▶ _Work request_
For the word "meet", work out how many lines in the records below contain it and state that count alone.

▶ _Data supplied_
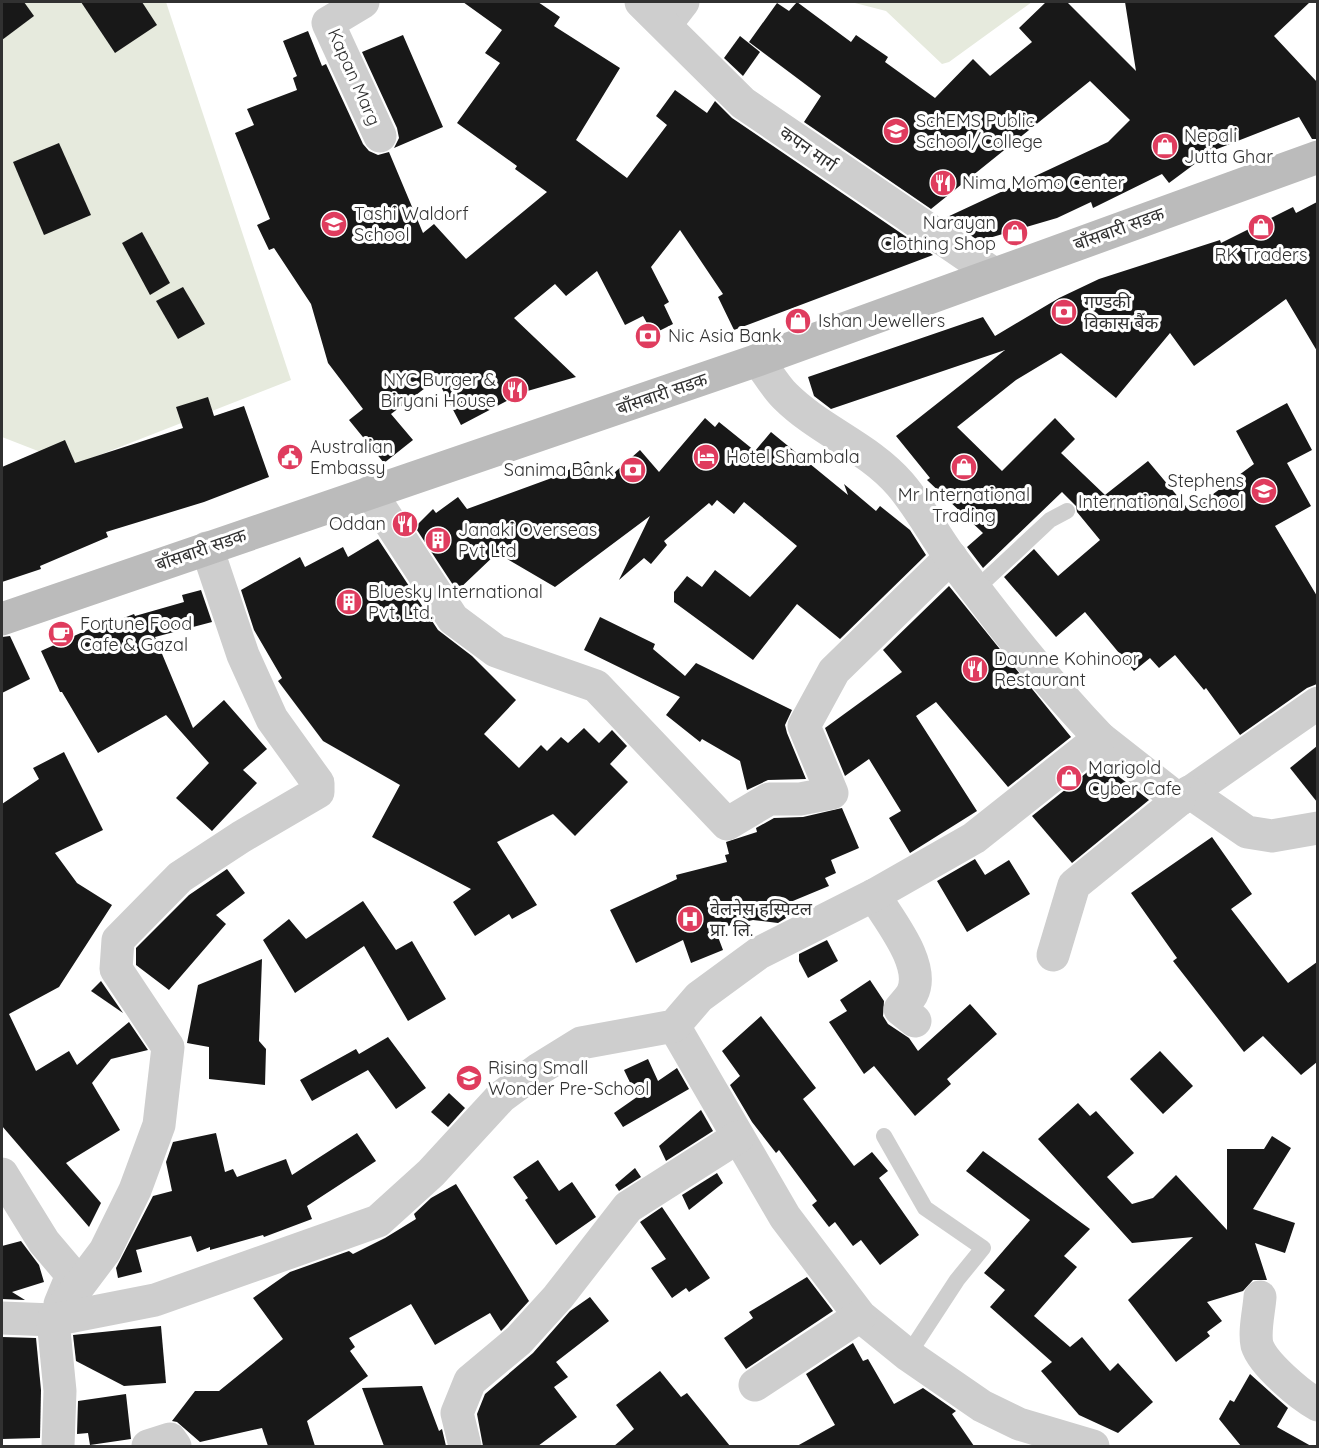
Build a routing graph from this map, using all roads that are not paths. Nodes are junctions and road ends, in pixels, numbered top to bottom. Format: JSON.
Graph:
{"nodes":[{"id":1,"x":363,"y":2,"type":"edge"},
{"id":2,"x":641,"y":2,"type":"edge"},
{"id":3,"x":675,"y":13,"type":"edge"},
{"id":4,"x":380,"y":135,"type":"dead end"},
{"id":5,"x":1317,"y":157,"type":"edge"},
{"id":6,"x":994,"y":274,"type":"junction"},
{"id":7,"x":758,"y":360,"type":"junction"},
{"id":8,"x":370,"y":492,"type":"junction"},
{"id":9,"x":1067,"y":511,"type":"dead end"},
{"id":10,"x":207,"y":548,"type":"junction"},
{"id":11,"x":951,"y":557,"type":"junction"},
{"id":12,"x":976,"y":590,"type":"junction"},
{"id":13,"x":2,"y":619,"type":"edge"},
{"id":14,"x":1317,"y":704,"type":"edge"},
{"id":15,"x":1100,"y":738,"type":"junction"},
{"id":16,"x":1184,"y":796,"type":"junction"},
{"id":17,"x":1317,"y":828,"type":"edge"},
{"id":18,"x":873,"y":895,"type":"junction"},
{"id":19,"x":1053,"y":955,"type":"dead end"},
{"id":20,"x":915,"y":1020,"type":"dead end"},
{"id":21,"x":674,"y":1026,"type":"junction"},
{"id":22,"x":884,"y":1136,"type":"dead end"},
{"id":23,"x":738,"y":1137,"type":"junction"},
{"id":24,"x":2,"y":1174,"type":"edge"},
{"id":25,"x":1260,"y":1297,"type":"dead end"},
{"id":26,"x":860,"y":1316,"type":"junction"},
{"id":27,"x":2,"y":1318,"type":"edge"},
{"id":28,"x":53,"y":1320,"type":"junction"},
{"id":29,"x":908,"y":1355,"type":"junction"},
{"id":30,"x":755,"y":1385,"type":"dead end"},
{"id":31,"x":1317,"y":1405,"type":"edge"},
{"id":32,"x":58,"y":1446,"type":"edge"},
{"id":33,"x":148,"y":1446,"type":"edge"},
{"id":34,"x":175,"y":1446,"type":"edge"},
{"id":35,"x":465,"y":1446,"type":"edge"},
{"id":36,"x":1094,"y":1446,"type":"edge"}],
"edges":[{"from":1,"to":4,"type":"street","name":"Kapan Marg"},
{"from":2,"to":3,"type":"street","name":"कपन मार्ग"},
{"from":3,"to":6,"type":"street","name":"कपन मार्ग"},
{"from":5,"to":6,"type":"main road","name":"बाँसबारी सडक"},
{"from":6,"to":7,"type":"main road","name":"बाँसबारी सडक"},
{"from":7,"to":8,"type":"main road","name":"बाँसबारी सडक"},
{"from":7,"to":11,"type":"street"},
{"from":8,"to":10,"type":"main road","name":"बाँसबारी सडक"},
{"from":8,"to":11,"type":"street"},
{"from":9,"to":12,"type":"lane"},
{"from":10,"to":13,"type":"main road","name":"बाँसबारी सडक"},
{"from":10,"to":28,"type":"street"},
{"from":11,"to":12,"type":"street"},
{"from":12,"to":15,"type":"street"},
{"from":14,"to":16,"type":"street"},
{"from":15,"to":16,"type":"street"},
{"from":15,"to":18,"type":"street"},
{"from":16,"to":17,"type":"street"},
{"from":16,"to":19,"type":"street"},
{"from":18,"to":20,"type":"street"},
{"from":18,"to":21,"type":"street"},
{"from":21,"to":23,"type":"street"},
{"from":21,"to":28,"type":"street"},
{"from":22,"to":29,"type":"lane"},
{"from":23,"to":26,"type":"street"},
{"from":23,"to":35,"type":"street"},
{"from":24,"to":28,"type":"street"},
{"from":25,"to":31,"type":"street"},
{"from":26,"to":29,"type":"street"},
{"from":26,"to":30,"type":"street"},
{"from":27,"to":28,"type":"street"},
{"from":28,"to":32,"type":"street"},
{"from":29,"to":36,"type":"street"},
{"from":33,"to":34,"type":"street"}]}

--

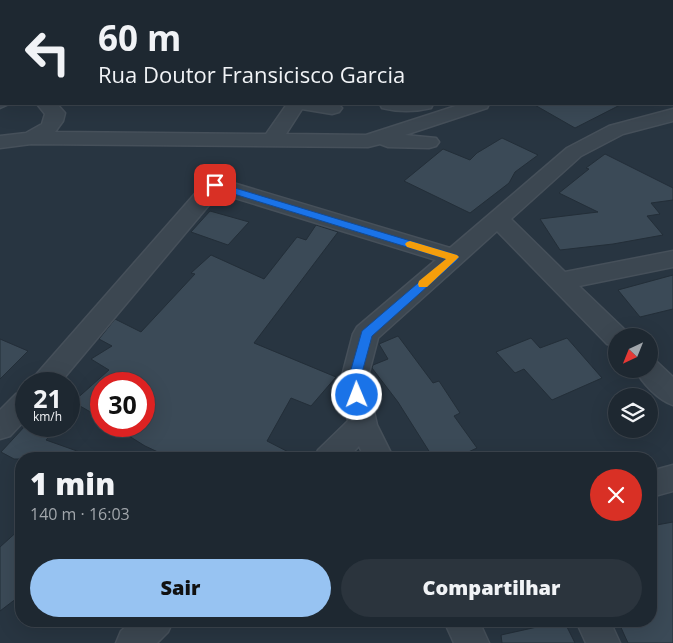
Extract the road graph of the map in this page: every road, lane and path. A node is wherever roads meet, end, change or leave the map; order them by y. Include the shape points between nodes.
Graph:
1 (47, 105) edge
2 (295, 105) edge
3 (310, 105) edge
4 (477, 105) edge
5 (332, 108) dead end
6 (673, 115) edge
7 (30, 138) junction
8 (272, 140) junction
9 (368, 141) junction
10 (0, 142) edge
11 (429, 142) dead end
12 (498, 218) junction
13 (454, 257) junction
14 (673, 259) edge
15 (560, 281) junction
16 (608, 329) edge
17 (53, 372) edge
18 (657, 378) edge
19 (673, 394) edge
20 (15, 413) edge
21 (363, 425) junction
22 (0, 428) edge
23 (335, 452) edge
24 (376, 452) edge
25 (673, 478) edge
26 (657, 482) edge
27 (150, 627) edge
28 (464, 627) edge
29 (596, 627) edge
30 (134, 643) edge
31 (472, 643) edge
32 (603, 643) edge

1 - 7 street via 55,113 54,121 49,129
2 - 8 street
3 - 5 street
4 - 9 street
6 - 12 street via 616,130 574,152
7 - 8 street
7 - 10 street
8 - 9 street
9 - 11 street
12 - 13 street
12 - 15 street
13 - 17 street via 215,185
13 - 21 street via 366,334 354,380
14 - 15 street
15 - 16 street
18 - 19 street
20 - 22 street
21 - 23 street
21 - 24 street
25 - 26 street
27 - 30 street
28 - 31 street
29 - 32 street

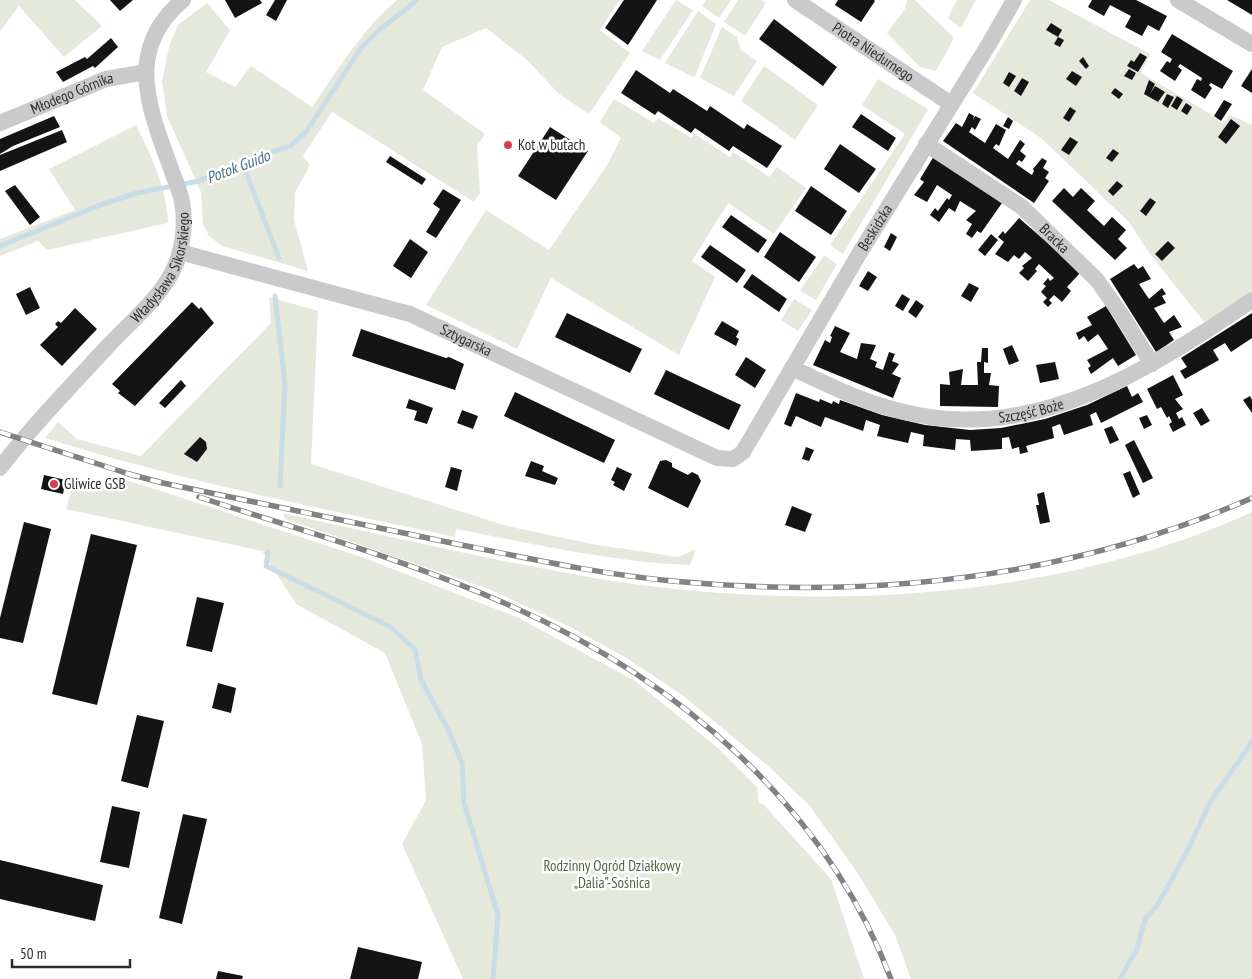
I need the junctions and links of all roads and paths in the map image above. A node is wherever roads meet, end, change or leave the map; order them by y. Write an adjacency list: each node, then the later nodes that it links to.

...

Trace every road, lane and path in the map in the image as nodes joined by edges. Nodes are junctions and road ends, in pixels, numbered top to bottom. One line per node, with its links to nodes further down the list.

▶ _Answer to the problem_
2